For the pre-packaged plugins, there is no need to adjust LD_LIBRARY_PATH or DLITE_ROOT. The .so file is placed by CMake (or setup.py using CMake) into the directory ./share/dlite/storage-plugins below the dlite Python package directory. This path is guaranteed to exists on both Windows/Linux and is independent of what virtual environment we are using. We should maybe be using another naming convention for the plugin-directory since a path like .../site-packages/dlite/share/dlite/storage-plugins is a bit awkward.

dlite-plugins-json.so must now be discoverable by dlite so it can be loaded. dlite uses the env-variable DLITE_STORAGES to facilitate searching. This env-variable is for example set when testing the dlite json storage plugin via CTest in the build directory. When pip-installing, the paths where dlite searches for its plugins are set in the __init__.py of the package and this by default includes the ./share/dlite/storage-plugins directory relative to the package install directory. No need to set any DLITE_STORAGES path, just pip install and it should find the plugin.

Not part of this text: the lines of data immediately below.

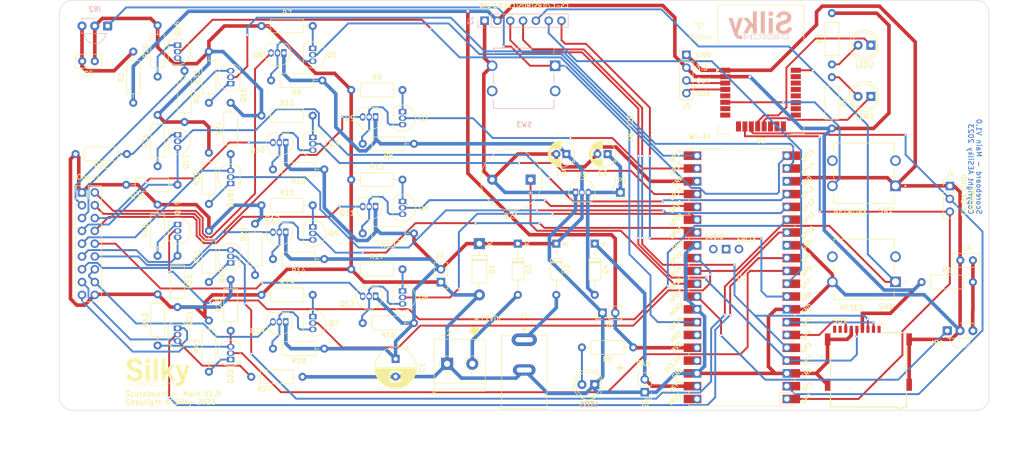
<source format=kicad_pcb>
(kicad_pcb (version 20221018) (generator pcbnew)

  (general
    (thickness 1.6)
  )

  (paper "A")
  (title_block
    (title "Portable Score Board w/Remote")
    (date "2023-06-18")
    (rev "1")
    (company "AESilky")
    (comment 1 "Copyright 2023 AESilky")
  )

  (layers
    (0 "F.Cu" signal)
    (31 "B.Cu" signal)
    (32 "B.Adhes" user "B.Adhesive")
    (33 "F.Adhes" user "F.Adhesive")
    (34 "B.Paste" user)
    (35 "F.Paste" user)
    (36 "B.SilkS" user "B.Silkscreen")
    (37 "F.SilkS" user "F.Silkscreen")
    (38 "B.Mask" user)
    (39 "F.Mask" user)
    (40 "Dwgs.User" user "User.Drawings")
    (41 "Cmts.User" user "User.Comments")
    (42 "Eco1.User" user "User.Eco1")
    (43 "Eco2.User" user "User.Eco2")
    (44 "Edge.Cuts" user)
    (45 "Margin" user)
    (46 "B.CrtYd" user "B.Courtyard")
    (47 "F.CrtYd" user "F.Courtyard")
    (48 "B.Fab" user)
    (49 "F.Fab" user)
    (50 "User.1" user)
    (51 "User.2" user)
    (52 "User.3" user)
    (53 "User.4" user)
    (54 "User.5" user)
    (55 "User.6" user)
    (56 "User.7" user)
    (57 "User.8" user)
    (58 "User.9" user)
  )

  (setup
    (stackup
      (layer "F.SilkS" (type "Top Silk Screen"))
      (layer "F.Paste" (type "Top Solder Paste"))
      (layer "F.Mask" (type "Top Solder Mask") (thickness 0.01))
      (layer "F.Cu" (type "copper") (thickness 0.035))
      (layer "dielectric 1" (type "core") (thickness 1.51) (material "FR4") (epsilon_r 4.5) (loss_tangent 0.02))
      (layer "B.Cu" (type "copper") (thickness 0.035))
      (layer "B.Mask" (type "Bottom Solder Mask") (thickness 0.01))
      (layer "B.Paste" (type "Bottom Solder Paste"))
      (layer "B.SilkS" (type "Bottom Silk Screen"))
      (copper_finish "None")
      (dielectric_constraints no)
    )
    (pad_to_mask_clearance 0)
    (grid_origin 46.9 115.61)
    (pcbplotparams
      (layerselection 0x00010fc_ffffffff)
      (plot_on_all_layers_selection 0x0000000_00000000)
      (disableapertmacros false)
      (usegerberextensions false)
      (usegerberattributes true)
      (usegerberadvancedattributes true)
      (creategerberjobfile true)
      (dashed_line_dash_ratio 12.000000)
      (dashed_line_gap_ratio 3.000000)
      (svgprecision 4)
      (plotframeref false)
      (viasonmask false)
      (mode 1)
      (useauxorigin false)
      (hpglpennumber 1)
      (hpglpenspeed 20)
      (hpglpendiameter 15.000000)
      (dxfpolygonmode true)
      (dxfimperialunits true)
      (dxfusepcbnewfont true)
      (psnegative false)
      (psa4output false)
      (plotreference true)
      (plotvalue true)
      (plotinvisibletext false)
      (sketchpadsonfab false)
      (subtractmaskfromsilk false)
      (outputformat 1)
      (mirror false)
      (drillshape 1)
      (scaleselection 1)
      (outputdirectory "")
    )
  )

  (net 0 "")
  (net 1 "/BZR")
  (net 2 "GND")
  (net 3 "+12V")
  (net 4 "+5V")
  (net 5 "/VIR.A")
  (net 6 "/VIR.B")
  (net 7 "/DD.A10")
  (net 8 "/SD.A")
  (net 9 "/DD.A01")
  (net 10 "/SD.B")
  (net 11 "/DD.B10")
  (net 12 "/SD.C")
  (net 13 "/DD.B01")
  (net 14 "/SD.D")
  (net 15 "/DD.C10")
  (net 16 "/SD.E")
  (net 17 "/DD.C01")
  (net 18 "/SD.F")
  (net 19 "/DD.IND")
  (net 20 "/SD.G")
  (net 21 "/SD.P")
  (net 22 "+3.3V")
  (net 23 "/SPICK")
  (net 24 "Net-(D2-A)")
  (net 25 "Net-(D3-A)")
  (net 26 "VSS")
  (net 27 "/SPIMO")
  (net 28 "/DISP_CD")
  (net 29 "/CC_CLK")
  (net 30 "/CC_SDA")
  (net 31 "Net-(LED1-A)")
  (net 32 "Net-(LED2-K)")
  (net 33 "Net-(LED2-A)")
  (net 34 "Net-(LED3-K)")
  (net 35 "Net-(LED3-A)")
  (net 36 "Net-(Q1-E)")
  (net 37 "/DE.A10")
  (net 38 "Net-(Q1-C)")
  (net 39 "Net-(Q2-E)")
  (net 40 "/DE.A01")
  (net 41 "Net-(Q2-C)")
  (net 42 "Net-(Q3-E)")
  (net 43 "/DE.B10")
  (net 44 "Net-(Q10-B)")
  (net 45 "Net-(Q4-E)")
  (net 46 "/DE.B01")
  (net 47 "Net-(Q11-B)")
  (net 48 "Net-(Q5-E)")
  (net 49 "/DE.C01")
  (net 50 "Net-(Q12-B)")
  (net 51 "Net-(Q6-E)")
  (net 52 "/DE.C10")
  (net 53 "Net-(Q13-B)")
  (net 54 "Net-(Q7-E)")
  (net 55 "/DE.IND")
  (net 56 "Net-(Q14-B)")
  (net 57 "Net-(Q15-E)")
  (net 58 "/SE.A")
  (net 59 "Net-(Q16-E)")
  (net 60 "/SE.B")
  (net 61 "Net-(Q17-E)")
  (net 62 "/SE.C")
  (net 63 "Net-(Q18-E)")
  (net 64 "/SE.D")
  (net 65 "Net-(Q19-E)")
  (net 66 "/SE.E")
  (net 67 "Net-(Q20-E)")
  (net 68 "/SE.F")
  (net 69 "Net-(Q21-E)")
  (net 70 "/SE.G")
  (net 71 "Net-(Q22-E)")
  (net 72 "/SE.P")
  (net 73 "unconnected-(SD1-DAT2-Pad1)")
  (net 74 "unconnected-(SD1-DAT1-Pad8)")
  (net 75 "unconnected-(SD1-DET-Pad9)")
  (net 76 "/RESET")
  (net 77 "/NWK_SEL")
  (net 78 "/ZTX")
  (net 79 "/ZRX")
  (net 80 "/IR_1")
  (net 81 "/IR_2")
  (net 82 "unconnected-(U1-ADC_VREF-Pad35)")
  (net 83 "unconnected-(U1-3V3_EN-Pad37)")
  (net 84 "unconnected-(U1-VBUS-Pad40)")
  (net 85 "unconnected-(U1-SWCLK-Pad41)")
  (net 86 "unconnected-(U1-GND-Pad42)")
  (net 87 "unconnected-(U1-SWDIO-Pad43)")
  (net 88 "unconnected-(U2-P2.0-Pad5)")
  (net 89 "unconnected-(U2-P1.6-Pad7)")
  (net 90 "unconnected-(U2-NC-Pad8)")
  (net 91 "unconnected-(U2-NC-Pad9)")
  (net 92 "unconnected-(U2-P1.1-Pad14)")
  (net 93 "unconnected-(U2-P1.0-Pad15)")
  (net 94 "unconnected-(U2-P0.7-Pad16)")
  (net 95 "unconnected-(U2-P0.6-Pad17)")
  (net 96 "unconnected-(U2-P0.5-Pad18)")
  (net 97 "unconnected-(U2-P0.4-Pad19)")
  (net 98 "unconnected-(U2-P0.3-Pad20)")
  (net 99 "unconnected-(U2-P0.2-Pad21)")
  (net 100 "unconnected-(U2-P0.1-Pad22)")
  (net 101 "unconnected-(U2-P0.0-Pad23)")
  (net 102 "/CARD_CS-")
  (net 103 "/DISP_CS-")
  (net 104 "/SPIMI")

  (footprint "Resistor_THT:R_Axial_DIN0207_L6.3mm_D2.5mm_P10.16mm_Horizontal" (layer "F.Cu") (at 64.68 55.92 -90))

  (footprint "Resistor_THT:R_Axial_DIN0207_L6.3mm_D2.5mm_P10.16mm_Horizontal" (layer "F.Cu") (at 78.65 96.433 90))

  (footprint "MountingHole:MountingHole_3.2mm_M3" (layer "F.Cu") (at 218.35 115.61))

  (footprint "Package_TO_SOT_THT:TO-92_Inline" (layer "F.Cu") (at 63.304 106.974 -90))

  (footprint "Capacitor_THT:CP_Radial_D8.0mm_P3.50mm" (layer "F.Cu") (at 106.5 113.07 -90))

  (footprint "MountingHole:MountingHole_3.2mm_M3" (layer "F.Cu") (at 106.574237 51.024919))

  (footprint "Resistor_THT:R_Axial_DIN0207_L6.3mm_D2.5mm_P10.16mm_Horizontal" (layer "F.Cu") (at 90.08 47.03 180))

  (footprint "Package_TO_SOT_THT:TO-92_Inline" (layer "F.Cu") (at 102.526 65.078 180))

  (footprint "Capacitor_THT:C_Disc_D5.0mm_W2.5mm_P2.50mm" (layer "F.Cu") (at 46.9 54.015 180))

  (footprint "Resistor_THT:R_Axial_DIN0207_L6.3mm_D2.5mm_P10.16mm_Horizontal" (layer "F.Cu") (at 90.08 64.81 180))

  (footprint "Resistor_THT:R_Axial_DIN0207_L6.3mm_D2.5mm_P10.16mm_Horizontal" (layer "F.Cu") (at 153.58 110.784 180))

  (footprint "Package_TO_SOT_THT:TO-92_Inline" (layer "F.Cu") (at 107.881 99.608 -90))

  (footprint "Connector_PinHeader_2.54mm:PinHeader_1x01_P2.54mm_Vertical" (layer "F.Cu") (at 151.04 80.05))

  (footprint "AES_Library:SDCard-GCT_MEM2075-00-140-01-A" (layer "F.Cu") (at 199.71 118.618))

  (footprint "Resistor_THT:R_Axial_DIN0207_L6.3mm_D2.5mm_P10.16mm_Horizontal" (layer "F.Cu") (at 77.888 116.626))

  (footprint "Package_TO_SOT_THT:TO-92_Inline" (layer "F.Cu") (at 84.746 87.938 180))

  (footprint "AES_Library:SW_TL1100F160Q" (layer "F.Cu") (at 199.3 95.29 180))

  (footprint "Resistor_THT:R_Axial_DIN0207_L6.3mm_D2.5mm_P10.16mm_Horizontal" (layer "F.Cu") (at 63.283 92.623 -90))

  (footprint "Resistor_THT:R_Axial_DIN0207_L6.3mm_D2.5mm_P10.16mm_Horizontal" (layer "F.Cu") (at 107.86 77.51 180))

  (footprint "Package_TO_SOT_THT:TO-92_Inline" (layer "F.Cu") (at 90.08 51.475 -90))

  (footprint "Package_TO_SOT_THT:TO-92_Inline" (layer "F.Cu") (at 102.526 100.638 180))

  (footprint "Package_TO_SOT_THT:TO-92_Inline" (layer "F.Cu") (at 107.881 81.828 -90))

  (footprint "AES_Library:E18-MS1-PCB-AES" (layer "F.Cu") (at 178.8425 43.9031 180))

  (footprint "Connector_PinHeader_2.54mm:PinHeader_1x03_P2.54mm_Vertical" (layer "F.Cu") (at 216.318 78.78))

  (footprint "Resistor_THT:R_Axial_DIN0207_L6.3mm_D2.5mm_P10.16mm_Horizontal" (layer "F.Cu") (at 210.73 97.83))

  (footprint "Diode_THT:D_DO-35_SOD27_P10.16mm_Horizontal" (layer "F.Cu") (at 130.72 90.21 -90))

  (footprint "Resistor_THT:R_Axial_DIN0207_L6.3mm_D2.5mm_P10.16mm_Horizontal" (layer "F.Cu") (at 92.366 111.038 180))

  (footprint "Resistor_THT:R_Axial_DIN0207_L6.3mm_D2.5mm_P10.16mm_Horizontal" (layer "F.Cu") (at 91.985 57.825 180))

  (footprint "Resistor_THT:R_Axial_DIN0207_L6.3mm_D2.5mm_P10.16mm_Horizontal" (layer "F.Cu") (at 92.366 75.478 180))

  (footprint "Package_TO_SOT_THT:TO-92_Inline" (layer "F.Cu") (at 84.365 52.385 180))

  (footprint "Package_TO_SOT_THT:TO-92_Inline" (layer "F.Cu") (at 63.304 68.627 -90))

  (footprint "TerminalBlock_Philmore:TerminalBlock_Philmore_TB132_1x02_P5.00mm_Horizontal" (layer "F.Cu") (at 116.7 114.04))

  (footprint "Resistor_THT:R_Axial_DIN0207_L6.3mm_D2.5mm_P10.16mm_Horizontal" (layer "F.Cu") (at 59.346 110.41 90))

  (footprint "Package_TO_SOT_THT:TO-92_Inline" (layer "F.Cu") (at 102.526 82.858 180))

  (footprint "Package_TO_SOT_THT:TO-92_Inline" (layer "F.Cu") (at 63.304 50.847 -90))

  (footprint "MountingHole:MountingHole_3.2mm_M3" (layer "F.Cu") (at 46.9 115.61))

  (footprint "Package_TO_SOT_THT:TO-92_Inline" (layer "F.Cu") (at 63.304 86.407 -90))

  (footprint "MountingHole:MountingHole_3.2mm_M3" (layer "F.Cu") (at 46.9 64.81))

  (footprint "Resistor_THT:R_Axial_DIN0207_L6.3mm_D2.5mm_P10.16mm_Horizontal" (layer "F.Cu") (at 73.824 107.482 90))

  (footprint "Resistor_THT:R_Axial_DIN0207_L6.3mm_D2.5mm_P10.16mm_Horizontal" (layer "F.Cu") (at 90.08 82.59 180))

  (footprint "Resistor_THT:R_Axial_DIN0207_L6.3mm_D2.5mm_P10.16mm_Horizontal" (layer "F.Cu")
    (tstamp 7c2316d5-1799-4c6a-95e6-2536fe0accbb)
    (at 110.146 88.178 180)
    (descr "Resistor, Axial_DIN0207 series, Axial, Horizontal, pin pitch=10.16mm, 0.25W = 1/4W, length*diameter=6.3*2.5mm^2, http://cdn-reichelt.de/documents/datenblatt/B400/1_4W%23YAG.pdf")
    (tags "Resistor Axial_DIN0207 series Axial Horizontal pin pitch 10.16mm 0.25W = 1/4W length 6.3mm diameter 2.5mm")
    (property "Sheetfile" "Score-Board.kicad_sch")
    (property "Sheetname" "")
    (property "ki_description" "Resistor, small US symbol")
    (property "ki_keywords" "r resistor")
    (path "/4f113b02-579f-426a-9bce-7038a986b9bb")
    (attr through_hole)
    (fp_text reference "R12" (at 5.08 -2.37) (layer "F.SilkS")
        (effects (font (size 1 1) (thickness 0.15)))
      (tstamp 71771696-66be-45d7-bab5-f1d975d8beda)
    )
    (fp_text value "1k" (at 5.08 2.37) (layer "F.Fab") hide
        (effects (font (size 1 
... [693913 chars truncated]
</source>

dlite can now discover and load the .so plugin, but the next complication is that the plugin also depends on dlite.so and dlite-utils.so. These files are placed by CMake directly into dlites package root directory because they need to be picked up once import dlite imports _dlite.pyd and pyd expects to load dlite.dll and dlite-utils.dll (Using SWIG extension names on Windows here). At the moment this is solved by baking the shared library search-path directly into dlite-plugins-json.so using RPATH instead of setting LD_LIBRARY_PATH because the latter doesnt work cross-platform.

This has become a long answer - but to summarize for your use-case: I would implement the plugin using the same machinery as for the pre-packaged plugins. I would take the ./storages/json plugin as a template and build the new extension from source. No need to use pip install or modify setup.py at this point. Once the plugin works, go to ./python and use setup.py as it is to build a wheel with your new plugin included, make a pip install in a virtual evironement or whatever you whish.

The other use-case is that we have a local dlite install (either via pip or installed from source or from a distro-package, or ...) and then want to compile a new C-extension. I guess this would best be done in a separate CMake project which uses the FindDlite.cmake file provided in the dlite repo to find and use all the paths needed (headers, libs) for compiling, linking and installing.

jesper-friis commented 2 years ago

@CasperWA, I tried to reproduce your issue with plugins using virtualenv on linux. For me

$ mkvirtualenv dlite
$ pip install --upgrade pip
$ cd dlite/python
$ pip install .
$ pip install tables
$ cd ../examples/read-csv
$ python readcsv.py

works fine. I think using RPATH mentioned by @pscff makes the trick for me. Have I missed your point, or is it working differently on my native Fedora linux and than on your Ubuntu on WSL?